Tell Anna She’s Safe – Book Review

by Carolyn Ciccoritti

Crimes against women: manipulation, abuse, murder. Tell Anna She’s Safe, a novel by Brenda Missen, weaves fiction out of true crime.

In 1995, Ottawa journalist Louise Ellis went missing. A friend came upon her abandoned car and began what would be a three month search to find her. All that remained were bones from the body that had been dumped in a field in Wakefield, Quebec. Brett Morgan, the convict with whom she’d fallen in love, was charged with her murder. Ellis had worked to secure Morgan an early release from prison and the two were living together at the time of her disappearance.
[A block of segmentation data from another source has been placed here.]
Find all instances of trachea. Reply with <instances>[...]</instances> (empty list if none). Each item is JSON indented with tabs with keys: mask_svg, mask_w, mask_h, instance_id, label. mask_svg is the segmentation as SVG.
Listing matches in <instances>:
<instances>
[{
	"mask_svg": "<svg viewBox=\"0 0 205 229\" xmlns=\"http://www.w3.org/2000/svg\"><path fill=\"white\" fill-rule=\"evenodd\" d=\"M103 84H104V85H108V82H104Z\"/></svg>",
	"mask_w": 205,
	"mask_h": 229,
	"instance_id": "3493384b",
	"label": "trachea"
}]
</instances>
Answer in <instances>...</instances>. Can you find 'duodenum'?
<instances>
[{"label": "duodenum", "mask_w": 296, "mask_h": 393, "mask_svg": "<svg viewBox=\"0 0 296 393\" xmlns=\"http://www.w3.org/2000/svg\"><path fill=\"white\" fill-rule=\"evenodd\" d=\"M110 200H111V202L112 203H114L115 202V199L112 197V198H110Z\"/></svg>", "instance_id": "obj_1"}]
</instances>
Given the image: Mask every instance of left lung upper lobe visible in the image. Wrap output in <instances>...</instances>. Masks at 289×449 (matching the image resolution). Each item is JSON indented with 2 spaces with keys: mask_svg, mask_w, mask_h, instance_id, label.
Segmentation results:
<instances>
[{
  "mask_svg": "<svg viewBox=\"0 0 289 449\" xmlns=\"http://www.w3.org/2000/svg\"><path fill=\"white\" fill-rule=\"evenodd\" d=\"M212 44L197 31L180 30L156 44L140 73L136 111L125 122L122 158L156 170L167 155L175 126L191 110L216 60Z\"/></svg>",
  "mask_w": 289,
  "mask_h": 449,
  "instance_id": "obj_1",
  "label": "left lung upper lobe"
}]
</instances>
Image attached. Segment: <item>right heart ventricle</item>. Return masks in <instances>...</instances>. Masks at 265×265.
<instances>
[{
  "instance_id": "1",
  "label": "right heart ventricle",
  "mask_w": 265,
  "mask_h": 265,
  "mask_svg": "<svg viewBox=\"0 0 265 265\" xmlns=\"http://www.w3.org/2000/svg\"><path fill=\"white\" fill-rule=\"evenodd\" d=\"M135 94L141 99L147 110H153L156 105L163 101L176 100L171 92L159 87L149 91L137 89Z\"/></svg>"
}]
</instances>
Author Missen was the friend who discovered Ellis’s empty vehicle. She deftly recounts the story of the disappearance, discovery, and murder trial through twin narratives: her own and the missing woman’s. (The names of the characters have been changed, but the staggering truth of the story remains.) Through both voices we are able to see beyond what would be deemed a typical good woman conned by bad man headline, and into the personal struggles that can occur in any woman’s mind. The tale is at once personal and frightening; the horror of the actual events sharpened by our proximity to it.

Tell Anna She’s Safe is a gripping tale. Read’s Book Shop in Carleton Place  will host a book signing and reading by Ms. Missen on Thursday, July 28th, from 6:30 -8:30.